TASK OBJECTIVE: In the records below, find the line with "### Acknowledgements" and the line with "LS is an NIHR"; return exactly those lines and every line between them.

═══ DATA FOR THE TASK ═══

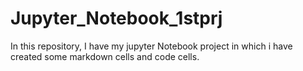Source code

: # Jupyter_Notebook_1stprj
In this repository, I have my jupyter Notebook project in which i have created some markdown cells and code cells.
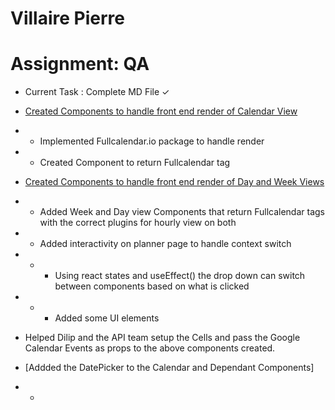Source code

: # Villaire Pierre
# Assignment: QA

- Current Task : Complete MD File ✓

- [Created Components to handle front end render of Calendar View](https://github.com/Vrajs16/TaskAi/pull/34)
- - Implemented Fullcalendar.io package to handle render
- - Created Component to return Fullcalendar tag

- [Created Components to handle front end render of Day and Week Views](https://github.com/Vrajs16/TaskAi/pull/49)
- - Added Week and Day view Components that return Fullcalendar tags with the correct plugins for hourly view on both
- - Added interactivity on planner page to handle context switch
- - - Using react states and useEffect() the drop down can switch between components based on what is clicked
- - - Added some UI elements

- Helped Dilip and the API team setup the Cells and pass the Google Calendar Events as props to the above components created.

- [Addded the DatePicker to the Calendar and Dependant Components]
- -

═══
═══ DATA FOR THE TASK ═══

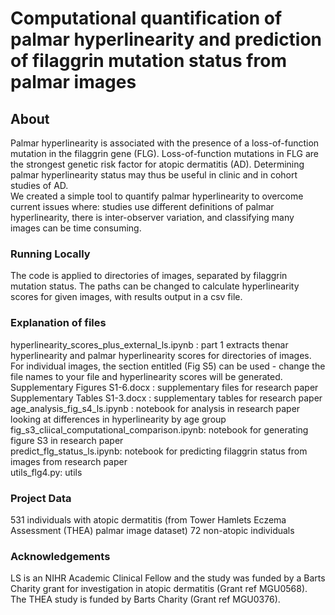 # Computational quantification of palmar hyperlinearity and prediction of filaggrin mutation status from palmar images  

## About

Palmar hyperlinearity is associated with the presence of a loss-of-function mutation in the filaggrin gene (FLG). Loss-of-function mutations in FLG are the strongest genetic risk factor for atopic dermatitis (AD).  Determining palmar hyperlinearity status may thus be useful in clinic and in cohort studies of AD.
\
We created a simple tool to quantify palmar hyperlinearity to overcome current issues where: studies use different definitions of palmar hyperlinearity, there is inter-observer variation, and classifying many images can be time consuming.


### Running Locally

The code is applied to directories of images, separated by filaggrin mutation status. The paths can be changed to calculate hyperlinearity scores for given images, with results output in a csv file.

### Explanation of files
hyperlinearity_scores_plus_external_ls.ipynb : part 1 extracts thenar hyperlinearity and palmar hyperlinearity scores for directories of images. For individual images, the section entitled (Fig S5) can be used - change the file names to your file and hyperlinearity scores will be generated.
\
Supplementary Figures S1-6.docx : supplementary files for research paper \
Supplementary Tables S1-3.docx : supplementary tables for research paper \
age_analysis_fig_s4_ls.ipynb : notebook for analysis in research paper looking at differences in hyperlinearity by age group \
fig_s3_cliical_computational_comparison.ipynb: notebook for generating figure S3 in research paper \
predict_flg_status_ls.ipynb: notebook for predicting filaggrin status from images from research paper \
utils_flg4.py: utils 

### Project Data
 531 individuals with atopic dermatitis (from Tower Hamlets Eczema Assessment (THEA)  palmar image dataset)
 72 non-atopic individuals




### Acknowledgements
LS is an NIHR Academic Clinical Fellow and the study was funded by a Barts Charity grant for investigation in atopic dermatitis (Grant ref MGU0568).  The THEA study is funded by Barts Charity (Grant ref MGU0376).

═══

ANSWER TO THIS TASK:
### Acknowledgements
LS is an NIHR Academic Clinical Fellow and the study was funded by a Barts Charity grant for investigation in atopic dermatitis (Grant ref MGU0568).  The THEA study is funded by Barts Charity (Grant ref MGU0376).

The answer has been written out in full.